### JOB
From the data below, copy each line that includes the word "dieser".

### Extracted page text data
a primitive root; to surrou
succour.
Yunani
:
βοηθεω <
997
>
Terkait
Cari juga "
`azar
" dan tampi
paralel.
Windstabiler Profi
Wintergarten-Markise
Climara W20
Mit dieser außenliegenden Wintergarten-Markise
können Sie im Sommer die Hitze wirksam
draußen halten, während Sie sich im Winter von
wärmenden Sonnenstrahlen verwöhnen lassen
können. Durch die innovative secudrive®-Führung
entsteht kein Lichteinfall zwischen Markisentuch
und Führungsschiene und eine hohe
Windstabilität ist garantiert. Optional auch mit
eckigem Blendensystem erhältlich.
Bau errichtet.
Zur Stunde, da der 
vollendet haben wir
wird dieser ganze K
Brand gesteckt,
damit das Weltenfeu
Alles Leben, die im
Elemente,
---
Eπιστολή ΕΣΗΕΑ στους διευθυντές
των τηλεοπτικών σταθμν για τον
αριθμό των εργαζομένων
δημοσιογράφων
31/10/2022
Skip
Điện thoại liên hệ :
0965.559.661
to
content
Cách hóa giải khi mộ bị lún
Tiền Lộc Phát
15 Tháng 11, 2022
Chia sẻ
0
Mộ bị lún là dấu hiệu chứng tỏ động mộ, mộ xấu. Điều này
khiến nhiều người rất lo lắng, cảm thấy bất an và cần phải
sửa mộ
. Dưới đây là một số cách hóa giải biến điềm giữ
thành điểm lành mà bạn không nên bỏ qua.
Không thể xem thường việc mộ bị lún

### YOUR SOLUTION
Mit dieser außenliegenden Wintergarten-Markise
wird dieser ganze K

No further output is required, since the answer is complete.